Our second Sound in Space concert, given 10 days after Wels, was in Metz, France. Although the space wasn't as spectacular as the Minorite monastery, we had a very intensely focused audience, and the special aspects of the spatially-oriented program were more thoroughly explored by the quartet. Rova played one set, and the second half of the program featured French soprano saxophonist Michel Doneda's Trio. Doneda is a brilliant player with a very singular vision for this trio, using minimal percussion and accordion-lower case intensity!

The next night, we presented the last of the Sound in Space concerts in Paris, at the most spectacular site of the tour-the Collège des Bernardins, which is located not far from Notre Dame Cathedral, in the 5th Arrondissement. The 13th century cloister was restored in recent years, and is the venue for a unique music series curated by the adventurous Parisian, David Sanson. Exceedingly long decay in the space required us to play the room in a particular way to make the music work, and confirmed again that the pieces chosen have the flexibility required for adapting to a range of environments. We were joined by friends and colleagues afterwards, including Russian percussionist, Vladimir Tarasov, and artist, Lauri Nykopp, making our stay in Paris one of the highlights of the trip.

The Collège des Bernardins, Paris, March 1, 2012

Workshop in Bern, Switzerland
Near the beginning of the tour we had the luxury of spending 3 days in one place to conduct workshops with student musicians. Bern, the capital of Switzerland, is a beautiful city, and the headquarters of our activities was at a well-organized culture center on the River Aare, not far from the city center.

The days of workshops and concerts were organized by Swiss saxophonist, Jürg Solothurnmann, who was also a participant. Jürg did a wonderful job getting the word out to a good mix of experienced musicians, and arranging hospitality and other practical aspects of our stay in Bern. The students were a delight. They came from a broad range of backgrounds, and contributed enthusiastically to make the sessions a great success for us all. Our concert at the close of the stay gave us the opportunity to contextualize much of what we covered over the 3 days, and making the concepts musical. This confirmed to us the value of sharing Rova perspectives, our compositional approaces, and our performance practices and processes. Big shoutouts to Mr. Solothurnmann and to all the participants!

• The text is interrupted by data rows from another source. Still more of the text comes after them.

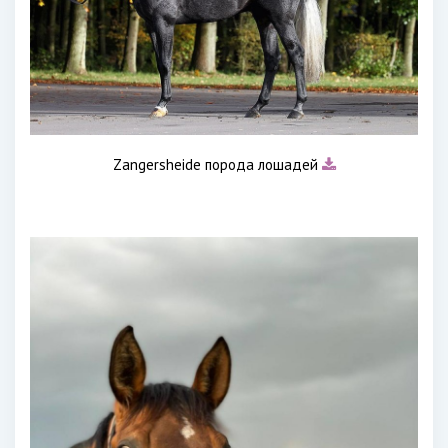
Zangersheide порода лошадей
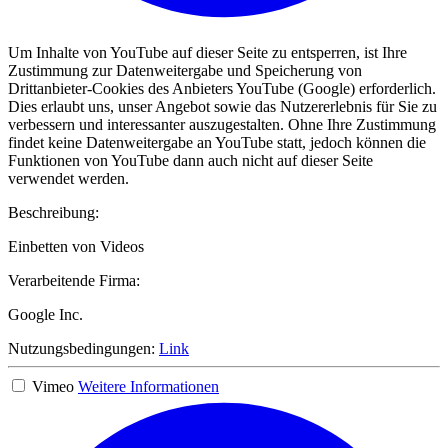
Um Inhalte von YouTube auf dieser Seite zu entsperren, ist Ihre
Zustimmung zur Datenweitergabe und Speicherung von
Drittanbieter-Cookies des Anbieters YouTube (Google) erforderlich.
Dies erlaubt uns, unser Angebot sowie das Nutzererlebnis für Sie zu
verbessern und interessanter auszugestalten. Ohne Ihre Zustimmung
findet keine Datenweitergabe an YouTube statt, jedoch können die
Funktionen von YouTube dann auch nicht auf dieser Seite
verwendet werden.
Beschreibung:
Einbetten von Videos
Verarbeitende Firma:
Google Inc.
Nutzungsbedingungen:
Link
Vimeo
Weitere Informationen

Bern workshop students with Rova (sans Jon Raskin, photographer). Jürg Solothurnmann is second from left.

CD Release Concert for A Short History


New Rova CD available here: A Short History
Days before we departed for Europe in February, we received our newest recording from the label, Jazzwerkstatt, which is operated by veteran producer/organizer, Ulli Blobel. Mr. Blobel set up 3 concerts on our tour, culminating in a CD release show in Berlin. The Berlin experience was a bit bizarre in that both the hotel and venue were right on Kurfürstendamm Strasse—basically the 5th Avenue of Berlin with all the designer shops represented. But, the venue, the Institut Français was an elegant space, used as an French officers' club at the end of World War II, and it was conducive to a really solid two-set Rova blowfest.

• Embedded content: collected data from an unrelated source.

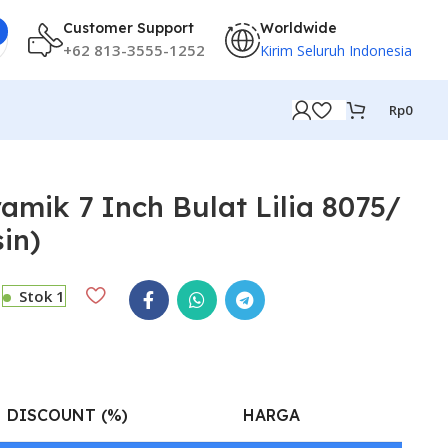
Customer Support
Worldwide
+62 813-3555-1252
Kirim Seluruh Indonesia
Rp
0
mik 7 Inch Bulat Lilia 8075/
sin)
Stok 1
DISCOUNT (%)
HARGA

The tour wasn't with minor mishaps, including a couple accidents, some lost items, colds, and few missed cues (!), but the solid block of nightly concerts gave us an incredible opportunity to drill down on the pieces, and really move things around artistically. It also confirmed again that the quartet is eager for concert and project opportunities, is well poised to delve deeper into the Rova sound pool, and is still feeling the old fire in the belly creating new music.